▶ _Task description_
Retype everything from the line containing "Cartels de la Passe" down to the line containing "Giampietro Di Napo", with both of those lines included, keeping each line as it stands.

▶ _Records provided_
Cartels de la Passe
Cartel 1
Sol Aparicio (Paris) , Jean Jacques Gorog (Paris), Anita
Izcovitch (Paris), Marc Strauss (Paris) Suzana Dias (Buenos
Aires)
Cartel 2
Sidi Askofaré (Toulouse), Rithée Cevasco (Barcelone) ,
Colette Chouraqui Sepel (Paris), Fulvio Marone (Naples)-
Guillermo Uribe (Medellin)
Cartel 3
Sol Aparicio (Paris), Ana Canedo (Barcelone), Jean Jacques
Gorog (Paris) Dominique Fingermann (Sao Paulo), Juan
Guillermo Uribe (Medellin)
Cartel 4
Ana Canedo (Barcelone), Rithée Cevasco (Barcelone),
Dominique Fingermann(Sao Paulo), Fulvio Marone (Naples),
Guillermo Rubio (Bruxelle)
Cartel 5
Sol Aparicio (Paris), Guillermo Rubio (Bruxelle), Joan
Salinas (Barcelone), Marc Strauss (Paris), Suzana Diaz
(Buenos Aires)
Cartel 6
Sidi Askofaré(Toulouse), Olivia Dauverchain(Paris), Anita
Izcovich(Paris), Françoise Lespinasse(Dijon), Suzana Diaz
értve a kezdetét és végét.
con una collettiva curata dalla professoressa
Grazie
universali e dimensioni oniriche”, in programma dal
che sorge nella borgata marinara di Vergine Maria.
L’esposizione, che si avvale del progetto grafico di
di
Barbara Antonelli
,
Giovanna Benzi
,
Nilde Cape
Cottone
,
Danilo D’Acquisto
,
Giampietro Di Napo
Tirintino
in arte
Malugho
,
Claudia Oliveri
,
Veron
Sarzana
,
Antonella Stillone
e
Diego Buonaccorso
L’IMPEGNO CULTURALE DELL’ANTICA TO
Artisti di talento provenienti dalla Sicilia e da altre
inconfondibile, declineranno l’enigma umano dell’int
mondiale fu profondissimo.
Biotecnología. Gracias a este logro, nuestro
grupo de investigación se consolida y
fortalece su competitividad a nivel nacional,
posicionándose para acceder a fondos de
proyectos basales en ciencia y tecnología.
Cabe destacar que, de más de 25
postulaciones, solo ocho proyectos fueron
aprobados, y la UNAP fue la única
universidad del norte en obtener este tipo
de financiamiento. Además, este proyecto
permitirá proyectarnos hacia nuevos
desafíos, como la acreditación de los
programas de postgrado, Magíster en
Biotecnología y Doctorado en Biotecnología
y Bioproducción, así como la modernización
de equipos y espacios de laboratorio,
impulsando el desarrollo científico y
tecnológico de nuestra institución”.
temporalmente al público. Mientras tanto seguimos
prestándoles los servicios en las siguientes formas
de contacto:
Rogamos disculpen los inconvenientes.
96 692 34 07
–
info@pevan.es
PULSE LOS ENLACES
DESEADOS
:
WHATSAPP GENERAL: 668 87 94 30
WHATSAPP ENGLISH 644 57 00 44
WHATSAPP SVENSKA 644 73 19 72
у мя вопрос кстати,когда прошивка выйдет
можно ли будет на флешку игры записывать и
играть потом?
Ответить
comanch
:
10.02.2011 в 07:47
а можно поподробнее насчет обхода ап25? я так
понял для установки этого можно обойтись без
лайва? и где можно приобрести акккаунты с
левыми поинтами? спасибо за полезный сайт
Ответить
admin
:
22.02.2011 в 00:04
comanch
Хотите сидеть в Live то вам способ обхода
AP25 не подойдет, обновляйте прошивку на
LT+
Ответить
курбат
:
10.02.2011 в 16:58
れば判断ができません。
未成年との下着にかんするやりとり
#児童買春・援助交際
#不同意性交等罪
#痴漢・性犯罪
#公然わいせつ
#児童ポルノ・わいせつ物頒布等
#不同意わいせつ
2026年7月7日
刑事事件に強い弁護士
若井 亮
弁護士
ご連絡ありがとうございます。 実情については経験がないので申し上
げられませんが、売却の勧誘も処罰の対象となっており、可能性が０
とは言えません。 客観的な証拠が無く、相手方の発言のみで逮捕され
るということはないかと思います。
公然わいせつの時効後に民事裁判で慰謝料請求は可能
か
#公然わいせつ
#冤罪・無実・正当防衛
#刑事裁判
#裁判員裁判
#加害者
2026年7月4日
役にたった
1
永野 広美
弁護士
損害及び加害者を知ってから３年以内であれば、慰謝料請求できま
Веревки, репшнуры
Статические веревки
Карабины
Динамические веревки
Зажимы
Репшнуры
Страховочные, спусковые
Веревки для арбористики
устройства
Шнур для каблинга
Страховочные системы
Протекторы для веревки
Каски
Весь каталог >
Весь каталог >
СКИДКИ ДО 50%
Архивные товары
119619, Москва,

---

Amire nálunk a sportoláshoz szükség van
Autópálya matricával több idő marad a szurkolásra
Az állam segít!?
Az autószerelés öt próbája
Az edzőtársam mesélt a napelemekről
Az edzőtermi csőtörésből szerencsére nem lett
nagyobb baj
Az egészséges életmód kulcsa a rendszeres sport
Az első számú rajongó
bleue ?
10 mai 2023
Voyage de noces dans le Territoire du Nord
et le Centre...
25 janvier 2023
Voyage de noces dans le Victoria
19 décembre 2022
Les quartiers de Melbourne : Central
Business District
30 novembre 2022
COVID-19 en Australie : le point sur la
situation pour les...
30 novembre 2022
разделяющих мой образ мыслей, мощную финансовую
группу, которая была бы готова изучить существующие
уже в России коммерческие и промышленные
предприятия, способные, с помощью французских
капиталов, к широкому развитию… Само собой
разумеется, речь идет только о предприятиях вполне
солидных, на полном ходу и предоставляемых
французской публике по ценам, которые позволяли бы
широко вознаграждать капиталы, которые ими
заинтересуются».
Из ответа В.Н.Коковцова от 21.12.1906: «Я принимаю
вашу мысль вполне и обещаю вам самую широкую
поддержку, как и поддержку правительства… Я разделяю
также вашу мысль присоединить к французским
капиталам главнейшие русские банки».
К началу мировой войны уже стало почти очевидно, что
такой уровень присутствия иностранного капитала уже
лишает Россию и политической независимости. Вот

--

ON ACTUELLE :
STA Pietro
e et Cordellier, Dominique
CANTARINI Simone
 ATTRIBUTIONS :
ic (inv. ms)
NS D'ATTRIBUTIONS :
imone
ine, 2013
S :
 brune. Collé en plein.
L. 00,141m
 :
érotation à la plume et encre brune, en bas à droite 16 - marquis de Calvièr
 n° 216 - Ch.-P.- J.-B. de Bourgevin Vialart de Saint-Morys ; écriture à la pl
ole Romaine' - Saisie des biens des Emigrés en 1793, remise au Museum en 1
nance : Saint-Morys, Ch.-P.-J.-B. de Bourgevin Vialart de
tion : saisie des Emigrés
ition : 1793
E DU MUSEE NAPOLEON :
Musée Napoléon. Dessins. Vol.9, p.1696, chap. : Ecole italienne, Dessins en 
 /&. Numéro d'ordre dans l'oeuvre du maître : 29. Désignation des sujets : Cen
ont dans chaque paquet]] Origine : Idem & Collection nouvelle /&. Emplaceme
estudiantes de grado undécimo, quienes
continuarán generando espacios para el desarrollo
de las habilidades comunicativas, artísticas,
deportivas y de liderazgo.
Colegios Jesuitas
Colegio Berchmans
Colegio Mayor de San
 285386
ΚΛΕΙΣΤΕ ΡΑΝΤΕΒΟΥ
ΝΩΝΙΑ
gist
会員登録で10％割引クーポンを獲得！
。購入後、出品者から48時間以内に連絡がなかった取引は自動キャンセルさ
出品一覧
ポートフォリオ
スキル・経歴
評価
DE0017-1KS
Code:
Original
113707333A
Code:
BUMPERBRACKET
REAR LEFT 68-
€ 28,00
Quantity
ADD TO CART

▶ _Solution for this problem_
Cartels de la Passe
Cartel 1
Sol Aparicio (Paris) , Jean Jacques Gorog (Paris), Anita
Izcovitch (Paris), Marc Strauss (Paris) Suzana Dias (Buenos
Aires)
Cartel 2
Sidi Askofaré (Toulouse), Rithée Cevasco (Barcelone) ,
Colette Chouraqui Sepel (Paris), Fulvio Marone (Naples)-
Guillermo Uribe (Medellin)
Cartel 3
Sol Aparicio (Paris), Ana Canedo (Barcelone), Jean Jacques
Gorog (Paris) Dominique Fingermann (Sao Paulo), Juan
Guillermo Uribe (Medellin)
Cartel 4
Ana Canedo (Barcelone), Rithée Cevasco (Barcelone),
Dominique Fingermann(Sao Paulo), Fulvio Marone (Naples),
Guillermo Rubio (Bruxelle)
Cartel 5
Sol Aparicio (Paris), Guillermo Rubio (Bruxelle), Joan
Salinas (Barcelone), Marc Strauss (Paris), Suzana Diaz
(Buenos Aires)
Cartel 6
Sidi Askofaré(Toulouse), Olivia Dauverchain(Paris), Anita
Izcovich(Paris), Françoise Lespinasse(Dijon), Suzana Diaz
értve a kezdetét és végét.
con una collettiva curata dalla professoressa
Grazie
universali e dimensioni oniriche”, in programma dal
che sorge nella borgata marinara di Vergine Maria.
L’esposizione, che si avvale del progetto grafico di
di
Barbara Antonelli
,
Giovanna Benzi
,
Nilde Cape
Cottone
,
Danilo D’Acquisto
,
Giampietro Di Napo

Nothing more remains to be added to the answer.